=== EXTRACTED TEXT ===
+===+
Studio album by Albert King
- Released: 1970
- Recorded: 1969
- Genre: Blues
- Length: 36:41
- Label: Stax
- Producer: Donald "Duck" Dunn, Al Jackson, Jr.

Albert King chronology
| King of the Blues Guitar (1969) | Blues for Elvis - King Does the King's Things (1970) | Lovejoy (1971) |

= Blues for Elvis – King Does the King's Things =

Blues for Elvis – King Does the King's Things is the fifth studio album by Albert King. The songs in the album are versions of songs previously recorded by Elvis Presley. On the album sleeve there is a review by Albert Goldman, music critic for Life, who says, among other things: "For the first time on record, the King of Blues is meeting the King of Rock ... you're gonna love every minute of this musical feast fit for kings."
+===+
=== DATA ROWS ===

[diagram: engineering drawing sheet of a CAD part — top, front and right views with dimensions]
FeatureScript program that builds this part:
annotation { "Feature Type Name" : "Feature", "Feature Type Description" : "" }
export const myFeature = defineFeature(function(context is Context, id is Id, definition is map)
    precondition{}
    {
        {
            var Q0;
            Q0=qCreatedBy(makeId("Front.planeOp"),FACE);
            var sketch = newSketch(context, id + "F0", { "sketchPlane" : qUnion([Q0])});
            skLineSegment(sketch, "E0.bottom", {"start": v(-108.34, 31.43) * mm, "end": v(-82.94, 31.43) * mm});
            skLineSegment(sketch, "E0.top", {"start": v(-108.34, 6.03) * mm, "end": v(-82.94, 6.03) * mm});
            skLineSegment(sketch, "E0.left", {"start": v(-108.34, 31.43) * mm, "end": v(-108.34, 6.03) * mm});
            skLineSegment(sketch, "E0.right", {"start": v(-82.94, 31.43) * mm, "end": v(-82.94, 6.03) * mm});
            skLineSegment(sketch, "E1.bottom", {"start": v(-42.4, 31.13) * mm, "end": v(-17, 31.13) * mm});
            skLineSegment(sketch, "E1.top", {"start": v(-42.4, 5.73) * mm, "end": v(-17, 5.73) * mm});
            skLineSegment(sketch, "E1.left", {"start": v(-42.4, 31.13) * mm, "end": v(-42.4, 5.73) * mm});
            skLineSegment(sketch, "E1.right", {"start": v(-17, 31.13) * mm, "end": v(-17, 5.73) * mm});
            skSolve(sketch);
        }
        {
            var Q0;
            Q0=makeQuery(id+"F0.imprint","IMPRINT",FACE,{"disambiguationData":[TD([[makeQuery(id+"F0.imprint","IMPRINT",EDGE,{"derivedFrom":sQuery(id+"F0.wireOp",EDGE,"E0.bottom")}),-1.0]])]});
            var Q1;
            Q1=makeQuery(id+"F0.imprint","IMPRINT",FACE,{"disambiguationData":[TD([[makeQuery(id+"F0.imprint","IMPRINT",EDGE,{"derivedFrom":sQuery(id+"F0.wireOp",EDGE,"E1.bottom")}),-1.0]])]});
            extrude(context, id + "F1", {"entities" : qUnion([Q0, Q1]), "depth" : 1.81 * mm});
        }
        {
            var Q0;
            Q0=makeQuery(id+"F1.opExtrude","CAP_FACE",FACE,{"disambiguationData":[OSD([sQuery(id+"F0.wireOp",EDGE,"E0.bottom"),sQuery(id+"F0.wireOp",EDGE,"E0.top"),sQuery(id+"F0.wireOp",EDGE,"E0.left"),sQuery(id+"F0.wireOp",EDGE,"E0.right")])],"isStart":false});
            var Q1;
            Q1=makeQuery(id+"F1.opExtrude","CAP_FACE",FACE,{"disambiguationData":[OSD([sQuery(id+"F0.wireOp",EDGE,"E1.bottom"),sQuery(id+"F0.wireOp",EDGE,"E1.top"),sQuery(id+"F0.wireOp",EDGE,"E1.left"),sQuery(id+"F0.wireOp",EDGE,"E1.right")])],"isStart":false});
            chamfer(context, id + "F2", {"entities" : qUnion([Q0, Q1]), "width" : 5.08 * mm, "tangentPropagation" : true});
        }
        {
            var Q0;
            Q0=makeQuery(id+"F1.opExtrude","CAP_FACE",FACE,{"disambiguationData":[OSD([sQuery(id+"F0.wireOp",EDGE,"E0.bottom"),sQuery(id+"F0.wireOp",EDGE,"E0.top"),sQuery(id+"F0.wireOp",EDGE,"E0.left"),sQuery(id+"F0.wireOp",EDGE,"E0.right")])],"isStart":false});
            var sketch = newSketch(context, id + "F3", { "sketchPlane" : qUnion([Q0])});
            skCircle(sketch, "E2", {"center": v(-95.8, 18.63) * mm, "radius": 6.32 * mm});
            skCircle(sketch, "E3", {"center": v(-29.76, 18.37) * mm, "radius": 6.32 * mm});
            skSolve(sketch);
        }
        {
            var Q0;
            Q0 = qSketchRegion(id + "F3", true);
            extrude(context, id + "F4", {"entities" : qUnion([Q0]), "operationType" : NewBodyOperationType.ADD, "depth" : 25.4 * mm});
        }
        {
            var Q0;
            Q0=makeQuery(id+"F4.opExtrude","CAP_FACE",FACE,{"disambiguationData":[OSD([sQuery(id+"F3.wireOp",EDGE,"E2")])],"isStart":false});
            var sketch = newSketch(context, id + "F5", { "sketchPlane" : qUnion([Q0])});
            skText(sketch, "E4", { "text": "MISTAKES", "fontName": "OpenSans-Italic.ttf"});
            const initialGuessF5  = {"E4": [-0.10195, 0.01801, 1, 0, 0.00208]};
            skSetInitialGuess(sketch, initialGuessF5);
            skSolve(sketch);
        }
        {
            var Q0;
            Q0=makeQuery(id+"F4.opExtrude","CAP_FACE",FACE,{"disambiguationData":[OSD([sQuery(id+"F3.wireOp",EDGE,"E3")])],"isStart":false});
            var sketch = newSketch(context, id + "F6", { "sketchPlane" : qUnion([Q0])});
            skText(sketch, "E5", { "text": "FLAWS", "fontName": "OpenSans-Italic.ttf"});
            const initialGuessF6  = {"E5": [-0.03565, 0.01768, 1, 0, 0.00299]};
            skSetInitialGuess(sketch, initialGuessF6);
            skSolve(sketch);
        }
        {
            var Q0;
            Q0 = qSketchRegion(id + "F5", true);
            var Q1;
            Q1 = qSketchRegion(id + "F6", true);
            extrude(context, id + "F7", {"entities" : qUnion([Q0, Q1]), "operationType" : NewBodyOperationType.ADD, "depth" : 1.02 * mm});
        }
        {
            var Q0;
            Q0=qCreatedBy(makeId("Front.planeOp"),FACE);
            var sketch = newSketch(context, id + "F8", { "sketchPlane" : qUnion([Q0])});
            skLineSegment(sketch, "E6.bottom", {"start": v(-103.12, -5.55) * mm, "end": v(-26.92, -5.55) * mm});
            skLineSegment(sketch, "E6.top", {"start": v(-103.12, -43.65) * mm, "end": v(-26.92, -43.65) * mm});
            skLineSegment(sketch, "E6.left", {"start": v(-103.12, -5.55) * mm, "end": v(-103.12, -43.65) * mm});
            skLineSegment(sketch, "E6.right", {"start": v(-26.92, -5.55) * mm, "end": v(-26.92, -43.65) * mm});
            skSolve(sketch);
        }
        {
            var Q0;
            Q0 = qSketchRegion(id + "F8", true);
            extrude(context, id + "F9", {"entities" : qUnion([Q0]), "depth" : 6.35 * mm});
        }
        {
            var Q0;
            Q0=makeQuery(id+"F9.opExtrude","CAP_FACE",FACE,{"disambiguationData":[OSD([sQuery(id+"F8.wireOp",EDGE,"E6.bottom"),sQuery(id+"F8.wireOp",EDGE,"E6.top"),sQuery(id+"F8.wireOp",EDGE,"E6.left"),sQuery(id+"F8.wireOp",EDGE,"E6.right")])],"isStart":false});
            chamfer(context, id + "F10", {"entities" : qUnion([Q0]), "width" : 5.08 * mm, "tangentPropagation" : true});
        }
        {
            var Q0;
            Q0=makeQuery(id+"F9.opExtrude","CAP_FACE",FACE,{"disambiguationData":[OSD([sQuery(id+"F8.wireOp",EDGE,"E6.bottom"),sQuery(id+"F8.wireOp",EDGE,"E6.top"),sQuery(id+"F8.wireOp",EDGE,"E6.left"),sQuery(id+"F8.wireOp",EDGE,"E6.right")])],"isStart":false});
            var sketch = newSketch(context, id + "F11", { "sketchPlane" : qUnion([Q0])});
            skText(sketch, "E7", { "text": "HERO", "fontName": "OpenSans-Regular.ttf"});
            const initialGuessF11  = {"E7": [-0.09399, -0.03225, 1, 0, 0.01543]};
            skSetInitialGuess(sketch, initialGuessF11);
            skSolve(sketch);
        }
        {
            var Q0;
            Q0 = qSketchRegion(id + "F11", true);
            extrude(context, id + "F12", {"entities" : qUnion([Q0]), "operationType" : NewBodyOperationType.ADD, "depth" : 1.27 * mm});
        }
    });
+===+
=== BRIEF 1 ===
Return the full album text word for word.
=== BRIEF 2 ===
Rewrite the rows from their first line through the line with "export const myFeature", putting "creates" in place of "builds" and leaving everything else unchanged. Give only those lines.

=== TASK SOLUTION 1 ===
Studio album by Albert King
- Released: 1970
- Recorded: 1969
- Genre: Blues
- Length: 36:41
- Label: Stax
- Producer: Donald "Duck" Dunn, Al Jackson, Jr.

Albert King chronology
| King of the Blues Guitar (1969) | Blues for Elvis - King Does the King's Things (1970) | Lovejoy (1971) |

= Blues for Elvis – King Does the King's Things =

Blues for Elvis – King Does the King's Things is the fifth studio album by Albert King. The songs in the album are versions of songs previously recorded by Elvis Presley. On the album sleeve there is a review by Albert Goldman, music critic for Life, who says, among other things: "For the first time on record, the King of Blues is meeting the King of Rock ... you're gonna love every minute of this musical feast fit for kings."

=== TASK SOLUTION 2 ===
[diagram: engineering drawing sheet of a CAD part — top, front and right views with dimensions]
FeatureScript program that creates this part:
annotation { "Feature Type Name" : "Feature", "Feature Type Description" : "" }
export const myFeature = defineFeature(function(context is Context, id is Id, definition is map)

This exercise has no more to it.